Stored data entries
[Start of Attachment]
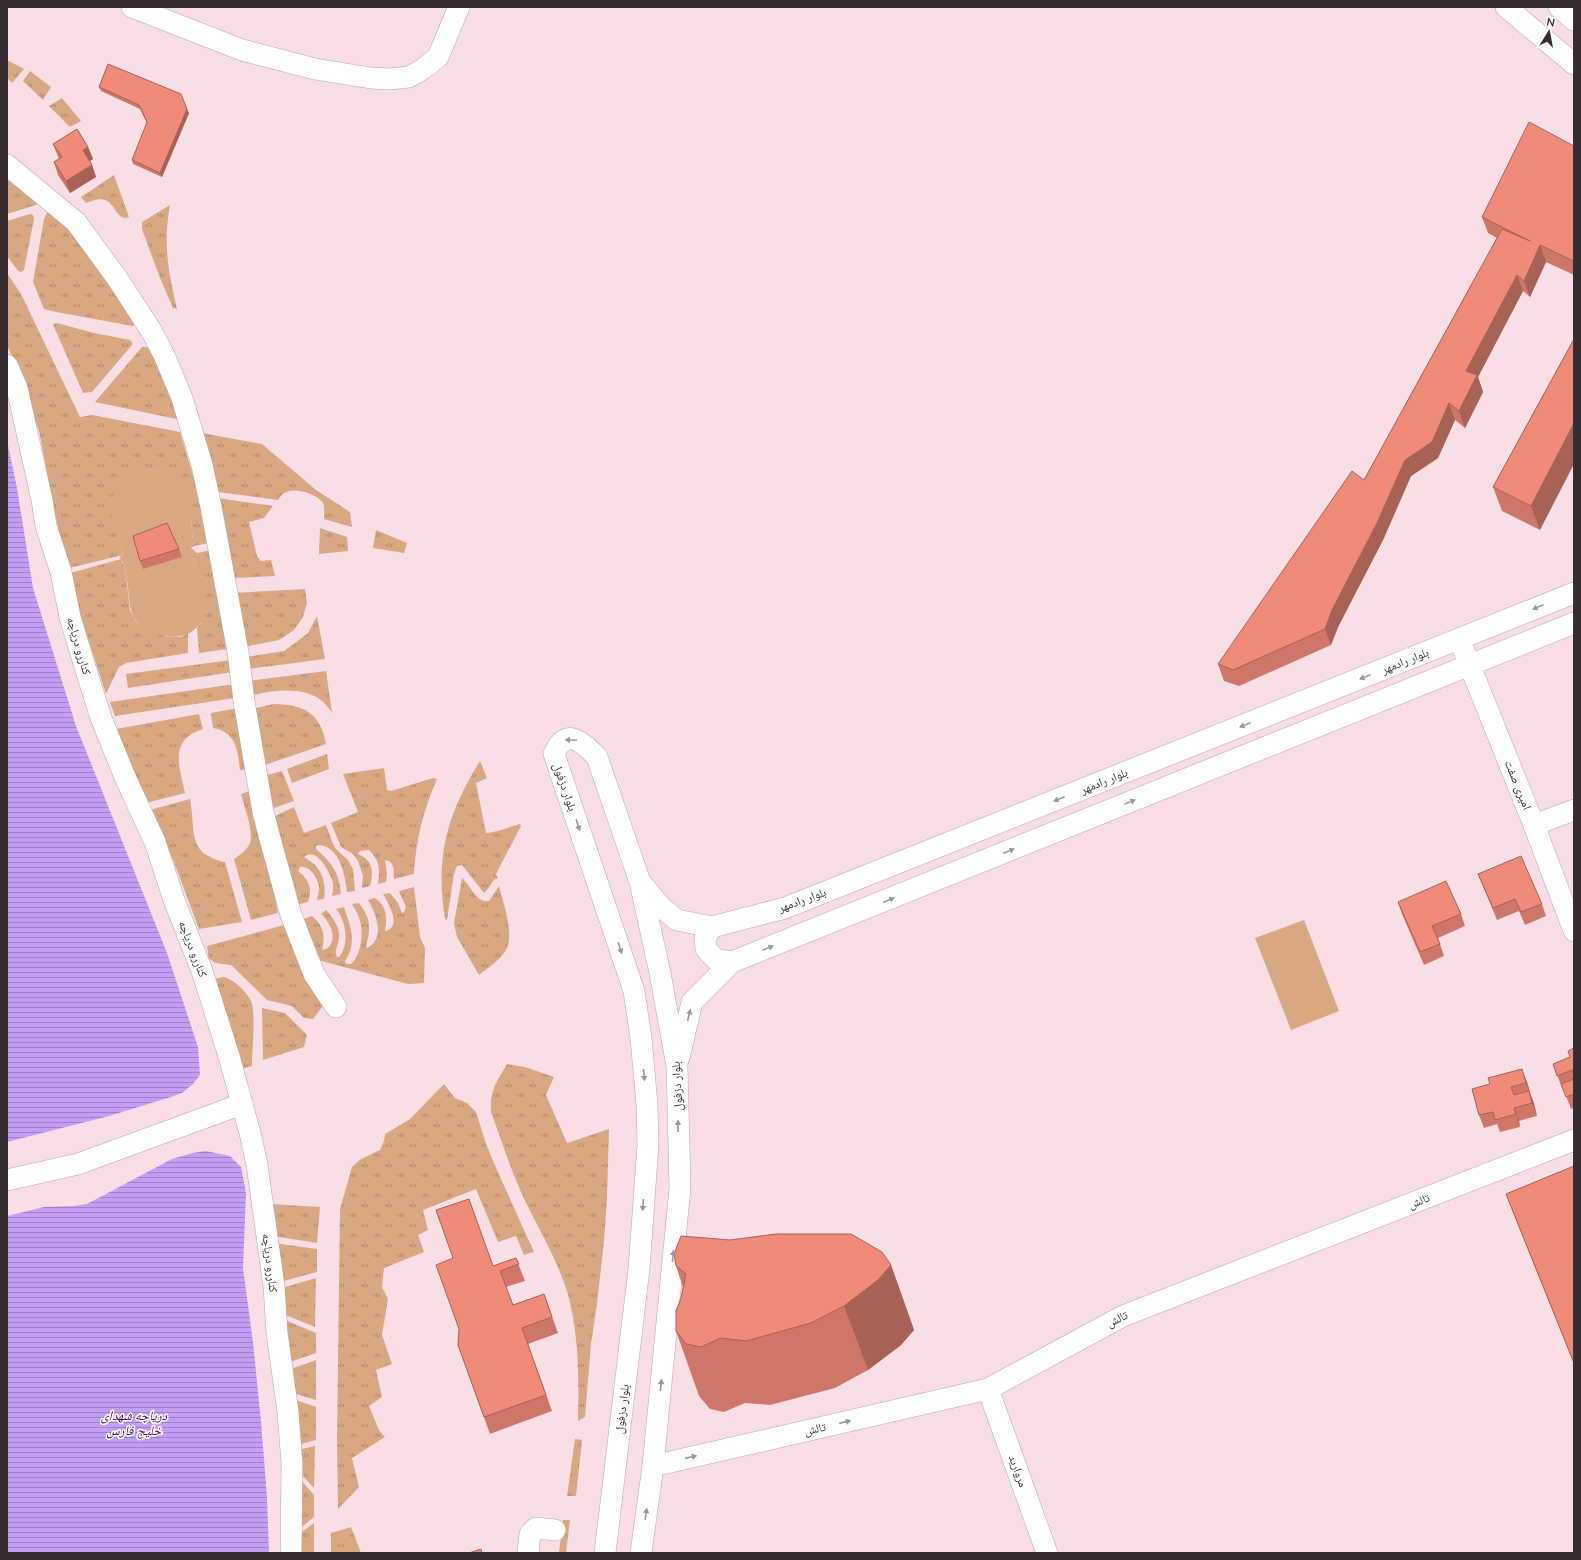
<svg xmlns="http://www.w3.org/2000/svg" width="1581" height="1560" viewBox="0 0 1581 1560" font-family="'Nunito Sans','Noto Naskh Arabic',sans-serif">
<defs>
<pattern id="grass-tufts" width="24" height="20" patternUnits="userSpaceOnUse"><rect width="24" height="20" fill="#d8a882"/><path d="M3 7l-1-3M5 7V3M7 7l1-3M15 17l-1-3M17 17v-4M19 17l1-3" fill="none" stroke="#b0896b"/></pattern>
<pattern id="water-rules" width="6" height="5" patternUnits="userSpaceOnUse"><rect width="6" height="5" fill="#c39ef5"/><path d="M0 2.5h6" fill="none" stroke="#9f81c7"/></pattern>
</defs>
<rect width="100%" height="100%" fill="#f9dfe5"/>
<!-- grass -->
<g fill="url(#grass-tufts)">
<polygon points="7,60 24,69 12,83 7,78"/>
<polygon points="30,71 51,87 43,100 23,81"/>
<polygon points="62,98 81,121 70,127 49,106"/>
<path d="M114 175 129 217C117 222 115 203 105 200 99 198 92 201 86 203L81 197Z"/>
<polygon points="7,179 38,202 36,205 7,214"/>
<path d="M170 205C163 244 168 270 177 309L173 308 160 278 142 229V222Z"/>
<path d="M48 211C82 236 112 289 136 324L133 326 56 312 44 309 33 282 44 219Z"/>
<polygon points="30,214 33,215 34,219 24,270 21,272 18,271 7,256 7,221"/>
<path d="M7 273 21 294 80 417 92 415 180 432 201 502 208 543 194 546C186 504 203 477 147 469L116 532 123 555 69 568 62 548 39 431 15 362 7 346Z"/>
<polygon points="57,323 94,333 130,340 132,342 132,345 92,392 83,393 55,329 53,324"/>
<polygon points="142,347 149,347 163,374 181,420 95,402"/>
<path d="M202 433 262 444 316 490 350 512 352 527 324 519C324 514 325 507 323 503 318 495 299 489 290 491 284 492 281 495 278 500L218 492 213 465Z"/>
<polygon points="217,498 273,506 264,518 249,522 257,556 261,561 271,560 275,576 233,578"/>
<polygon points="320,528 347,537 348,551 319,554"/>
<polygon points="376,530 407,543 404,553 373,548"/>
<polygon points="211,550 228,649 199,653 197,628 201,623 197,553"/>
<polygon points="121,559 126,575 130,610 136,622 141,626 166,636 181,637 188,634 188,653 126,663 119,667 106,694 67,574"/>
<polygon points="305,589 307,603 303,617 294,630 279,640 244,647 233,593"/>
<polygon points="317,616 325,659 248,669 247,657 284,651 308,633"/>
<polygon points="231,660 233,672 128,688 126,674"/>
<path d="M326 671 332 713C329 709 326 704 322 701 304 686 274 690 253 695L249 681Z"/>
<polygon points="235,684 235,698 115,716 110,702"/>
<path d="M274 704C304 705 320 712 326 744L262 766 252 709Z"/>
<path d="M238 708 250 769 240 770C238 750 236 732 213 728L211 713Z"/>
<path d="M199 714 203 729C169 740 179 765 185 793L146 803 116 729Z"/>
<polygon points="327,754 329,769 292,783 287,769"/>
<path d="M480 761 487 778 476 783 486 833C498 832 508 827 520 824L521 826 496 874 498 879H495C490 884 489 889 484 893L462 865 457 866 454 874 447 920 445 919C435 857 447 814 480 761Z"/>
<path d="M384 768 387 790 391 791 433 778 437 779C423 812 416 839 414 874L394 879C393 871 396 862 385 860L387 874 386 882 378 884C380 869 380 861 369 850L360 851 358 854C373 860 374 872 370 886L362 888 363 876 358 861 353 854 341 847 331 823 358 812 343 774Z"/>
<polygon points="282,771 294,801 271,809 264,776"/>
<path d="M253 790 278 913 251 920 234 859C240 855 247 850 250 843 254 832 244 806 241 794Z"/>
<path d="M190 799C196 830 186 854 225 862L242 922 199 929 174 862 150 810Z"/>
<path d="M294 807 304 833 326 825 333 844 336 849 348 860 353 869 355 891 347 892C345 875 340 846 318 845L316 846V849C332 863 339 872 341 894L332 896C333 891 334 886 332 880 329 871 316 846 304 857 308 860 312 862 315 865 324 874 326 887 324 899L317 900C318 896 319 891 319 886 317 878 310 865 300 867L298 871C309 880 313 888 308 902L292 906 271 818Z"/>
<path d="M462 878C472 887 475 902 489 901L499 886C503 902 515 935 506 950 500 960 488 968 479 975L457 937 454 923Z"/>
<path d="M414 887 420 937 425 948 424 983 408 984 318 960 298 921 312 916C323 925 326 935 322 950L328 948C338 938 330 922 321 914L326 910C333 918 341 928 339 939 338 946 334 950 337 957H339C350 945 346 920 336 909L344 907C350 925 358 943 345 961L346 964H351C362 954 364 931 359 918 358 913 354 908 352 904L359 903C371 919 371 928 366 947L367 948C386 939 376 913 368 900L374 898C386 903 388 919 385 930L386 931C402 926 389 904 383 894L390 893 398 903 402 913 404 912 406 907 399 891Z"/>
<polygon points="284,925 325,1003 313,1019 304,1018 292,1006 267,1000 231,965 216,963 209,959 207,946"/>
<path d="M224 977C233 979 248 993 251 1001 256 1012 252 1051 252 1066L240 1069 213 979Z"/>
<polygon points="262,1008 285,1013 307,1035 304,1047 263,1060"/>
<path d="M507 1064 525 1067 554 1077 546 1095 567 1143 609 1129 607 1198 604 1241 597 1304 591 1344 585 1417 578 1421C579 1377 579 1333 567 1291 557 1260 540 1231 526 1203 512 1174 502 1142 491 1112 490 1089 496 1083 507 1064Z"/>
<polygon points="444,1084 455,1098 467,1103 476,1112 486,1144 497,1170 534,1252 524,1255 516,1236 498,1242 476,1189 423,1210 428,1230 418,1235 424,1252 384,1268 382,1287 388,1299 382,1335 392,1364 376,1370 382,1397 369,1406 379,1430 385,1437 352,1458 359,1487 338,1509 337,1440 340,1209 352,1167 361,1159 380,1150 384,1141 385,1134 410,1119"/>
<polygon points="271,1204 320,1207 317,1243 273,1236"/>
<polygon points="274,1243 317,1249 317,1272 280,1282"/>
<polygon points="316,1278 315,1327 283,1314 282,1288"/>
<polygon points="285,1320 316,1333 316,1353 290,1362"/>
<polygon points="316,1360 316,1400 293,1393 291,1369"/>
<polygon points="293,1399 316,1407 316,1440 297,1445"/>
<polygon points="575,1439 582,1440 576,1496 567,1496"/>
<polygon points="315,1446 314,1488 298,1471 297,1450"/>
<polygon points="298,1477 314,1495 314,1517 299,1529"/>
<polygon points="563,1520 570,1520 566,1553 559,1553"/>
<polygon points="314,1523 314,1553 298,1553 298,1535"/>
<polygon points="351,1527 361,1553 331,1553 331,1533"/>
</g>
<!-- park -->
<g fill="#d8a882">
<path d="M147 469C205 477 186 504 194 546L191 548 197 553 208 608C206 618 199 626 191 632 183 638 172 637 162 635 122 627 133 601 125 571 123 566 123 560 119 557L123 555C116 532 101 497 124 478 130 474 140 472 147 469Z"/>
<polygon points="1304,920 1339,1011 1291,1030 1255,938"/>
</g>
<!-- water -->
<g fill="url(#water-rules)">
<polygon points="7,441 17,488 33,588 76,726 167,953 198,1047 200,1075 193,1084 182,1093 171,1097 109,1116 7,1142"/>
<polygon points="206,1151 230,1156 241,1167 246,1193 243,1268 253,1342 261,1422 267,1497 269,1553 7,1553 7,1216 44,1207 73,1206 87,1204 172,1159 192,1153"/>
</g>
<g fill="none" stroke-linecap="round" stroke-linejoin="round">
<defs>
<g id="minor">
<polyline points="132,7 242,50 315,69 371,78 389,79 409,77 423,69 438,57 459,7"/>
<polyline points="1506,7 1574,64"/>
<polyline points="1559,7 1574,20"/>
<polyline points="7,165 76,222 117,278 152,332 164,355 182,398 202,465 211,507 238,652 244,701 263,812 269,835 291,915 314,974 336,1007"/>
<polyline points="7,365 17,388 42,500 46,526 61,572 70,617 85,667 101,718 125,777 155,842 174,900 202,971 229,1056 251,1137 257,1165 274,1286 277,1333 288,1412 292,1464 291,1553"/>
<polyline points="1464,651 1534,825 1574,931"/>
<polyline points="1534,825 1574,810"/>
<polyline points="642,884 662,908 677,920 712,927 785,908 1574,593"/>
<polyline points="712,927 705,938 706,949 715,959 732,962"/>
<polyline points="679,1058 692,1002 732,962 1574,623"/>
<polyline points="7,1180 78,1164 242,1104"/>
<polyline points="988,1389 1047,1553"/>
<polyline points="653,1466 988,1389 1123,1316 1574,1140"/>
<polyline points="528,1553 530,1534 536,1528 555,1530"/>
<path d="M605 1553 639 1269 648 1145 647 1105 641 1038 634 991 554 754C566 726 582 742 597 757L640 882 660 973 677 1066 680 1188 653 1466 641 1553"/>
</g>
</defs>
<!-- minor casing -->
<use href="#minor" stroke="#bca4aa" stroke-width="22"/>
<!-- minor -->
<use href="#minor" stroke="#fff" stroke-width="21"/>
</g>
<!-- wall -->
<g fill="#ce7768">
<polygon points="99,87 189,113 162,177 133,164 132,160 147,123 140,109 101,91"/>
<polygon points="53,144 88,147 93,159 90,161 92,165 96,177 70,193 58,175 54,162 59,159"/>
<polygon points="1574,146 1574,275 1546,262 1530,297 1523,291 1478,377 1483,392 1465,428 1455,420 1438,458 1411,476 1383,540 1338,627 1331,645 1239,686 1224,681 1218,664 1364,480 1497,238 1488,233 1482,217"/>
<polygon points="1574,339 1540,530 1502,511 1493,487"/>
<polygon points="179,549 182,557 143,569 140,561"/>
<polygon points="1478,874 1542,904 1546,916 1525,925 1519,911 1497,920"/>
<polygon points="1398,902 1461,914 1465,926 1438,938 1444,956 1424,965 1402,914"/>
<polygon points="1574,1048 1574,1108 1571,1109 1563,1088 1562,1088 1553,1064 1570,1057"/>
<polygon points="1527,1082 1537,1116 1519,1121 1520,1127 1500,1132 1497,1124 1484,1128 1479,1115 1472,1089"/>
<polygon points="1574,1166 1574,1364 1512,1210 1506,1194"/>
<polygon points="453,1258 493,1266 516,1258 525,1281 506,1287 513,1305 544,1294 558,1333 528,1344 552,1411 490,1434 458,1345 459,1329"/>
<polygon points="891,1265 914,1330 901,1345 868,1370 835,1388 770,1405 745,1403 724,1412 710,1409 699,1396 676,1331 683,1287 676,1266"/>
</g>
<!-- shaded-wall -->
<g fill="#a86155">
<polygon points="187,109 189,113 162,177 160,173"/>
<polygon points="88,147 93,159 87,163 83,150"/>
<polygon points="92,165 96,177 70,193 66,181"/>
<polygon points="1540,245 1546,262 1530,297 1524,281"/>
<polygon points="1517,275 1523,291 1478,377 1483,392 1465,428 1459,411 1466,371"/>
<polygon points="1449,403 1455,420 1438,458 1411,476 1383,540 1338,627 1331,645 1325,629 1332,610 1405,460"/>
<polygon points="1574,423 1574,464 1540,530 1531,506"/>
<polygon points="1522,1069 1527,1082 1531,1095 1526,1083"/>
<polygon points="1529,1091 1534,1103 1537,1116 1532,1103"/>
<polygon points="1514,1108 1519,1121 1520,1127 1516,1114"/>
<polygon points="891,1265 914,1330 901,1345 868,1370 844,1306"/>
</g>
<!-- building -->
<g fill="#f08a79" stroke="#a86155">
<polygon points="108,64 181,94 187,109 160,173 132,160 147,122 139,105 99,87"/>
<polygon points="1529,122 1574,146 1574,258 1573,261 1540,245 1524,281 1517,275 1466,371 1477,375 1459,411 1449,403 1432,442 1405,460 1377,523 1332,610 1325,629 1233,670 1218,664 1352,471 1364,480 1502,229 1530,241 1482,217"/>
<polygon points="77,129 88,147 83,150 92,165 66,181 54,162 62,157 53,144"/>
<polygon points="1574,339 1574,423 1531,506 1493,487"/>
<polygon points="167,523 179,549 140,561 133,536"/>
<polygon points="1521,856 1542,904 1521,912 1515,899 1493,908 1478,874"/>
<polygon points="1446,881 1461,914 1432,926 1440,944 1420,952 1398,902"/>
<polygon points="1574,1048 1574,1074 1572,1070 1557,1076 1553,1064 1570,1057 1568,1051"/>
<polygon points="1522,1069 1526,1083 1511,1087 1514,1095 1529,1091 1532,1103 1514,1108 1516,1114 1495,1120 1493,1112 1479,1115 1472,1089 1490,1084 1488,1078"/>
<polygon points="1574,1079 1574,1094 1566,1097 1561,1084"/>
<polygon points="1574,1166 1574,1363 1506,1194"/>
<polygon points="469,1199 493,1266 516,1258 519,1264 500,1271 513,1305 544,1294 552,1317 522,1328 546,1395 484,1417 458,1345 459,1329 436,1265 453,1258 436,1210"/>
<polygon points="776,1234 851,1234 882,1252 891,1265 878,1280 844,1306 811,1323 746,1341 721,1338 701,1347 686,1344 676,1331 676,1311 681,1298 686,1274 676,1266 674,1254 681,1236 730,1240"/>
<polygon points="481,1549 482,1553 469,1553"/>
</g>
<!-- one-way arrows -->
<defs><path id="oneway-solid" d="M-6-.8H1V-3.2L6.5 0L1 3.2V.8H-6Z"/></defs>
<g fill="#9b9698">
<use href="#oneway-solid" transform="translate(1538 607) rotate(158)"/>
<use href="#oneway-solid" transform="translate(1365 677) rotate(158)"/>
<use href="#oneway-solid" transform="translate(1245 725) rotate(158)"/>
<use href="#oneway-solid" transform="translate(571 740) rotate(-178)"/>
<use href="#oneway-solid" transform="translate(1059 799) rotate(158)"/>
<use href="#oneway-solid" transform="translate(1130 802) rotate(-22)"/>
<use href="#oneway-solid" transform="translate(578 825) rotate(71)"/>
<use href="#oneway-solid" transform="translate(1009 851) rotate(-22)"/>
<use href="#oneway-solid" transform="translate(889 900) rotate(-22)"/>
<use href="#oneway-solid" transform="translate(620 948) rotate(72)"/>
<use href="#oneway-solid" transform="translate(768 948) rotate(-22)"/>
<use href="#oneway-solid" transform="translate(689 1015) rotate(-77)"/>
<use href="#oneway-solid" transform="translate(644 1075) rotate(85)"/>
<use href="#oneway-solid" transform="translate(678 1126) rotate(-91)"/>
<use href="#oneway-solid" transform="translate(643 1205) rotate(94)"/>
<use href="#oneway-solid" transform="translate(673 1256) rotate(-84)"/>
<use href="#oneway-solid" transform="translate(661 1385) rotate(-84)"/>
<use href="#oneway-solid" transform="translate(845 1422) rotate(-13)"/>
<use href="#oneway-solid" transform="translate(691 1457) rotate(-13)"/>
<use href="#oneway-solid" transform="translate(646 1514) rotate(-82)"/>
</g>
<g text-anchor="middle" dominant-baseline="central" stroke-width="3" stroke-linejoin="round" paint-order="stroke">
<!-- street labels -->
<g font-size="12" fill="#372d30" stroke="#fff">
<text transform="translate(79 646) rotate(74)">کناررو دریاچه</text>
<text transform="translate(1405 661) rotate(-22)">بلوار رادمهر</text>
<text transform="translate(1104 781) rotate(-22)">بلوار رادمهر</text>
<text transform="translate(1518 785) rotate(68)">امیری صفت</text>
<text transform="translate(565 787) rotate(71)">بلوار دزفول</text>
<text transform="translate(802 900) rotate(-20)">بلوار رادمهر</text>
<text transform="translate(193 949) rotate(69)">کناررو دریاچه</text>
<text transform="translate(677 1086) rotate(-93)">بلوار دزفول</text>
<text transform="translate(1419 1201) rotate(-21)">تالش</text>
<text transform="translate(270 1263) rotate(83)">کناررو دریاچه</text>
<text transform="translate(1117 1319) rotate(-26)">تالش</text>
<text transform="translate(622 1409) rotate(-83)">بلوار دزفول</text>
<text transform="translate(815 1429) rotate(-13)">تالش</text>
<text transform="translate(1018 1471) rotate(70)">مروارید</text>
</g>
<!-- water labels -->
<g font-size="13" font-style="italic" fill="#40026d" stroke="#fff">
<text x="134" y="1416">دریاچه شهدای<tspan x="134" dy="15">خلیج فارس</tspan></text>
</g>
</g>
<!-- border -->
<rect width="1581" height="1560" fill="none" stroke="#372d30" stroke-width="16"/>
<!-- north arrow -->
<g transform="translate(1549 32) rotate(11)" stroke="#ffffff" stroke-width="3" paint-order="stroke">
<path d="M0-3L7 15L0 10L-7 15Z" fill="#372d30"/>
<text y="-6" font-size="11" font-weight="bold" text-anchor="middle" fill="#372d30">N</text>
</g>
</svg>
[End of Attachment]
WORK REQUIRED :: Working through the records above, copy each line in which "minor" is found.

TASK RESULT ::
<g id="minor">
<!-- minor casing -->
<use href="#minor" stroke="#bca4aa" stroke-width="22"/>
<!-- minor -->
<use href="#minor" stroke="#fff" stroke-width="21"/>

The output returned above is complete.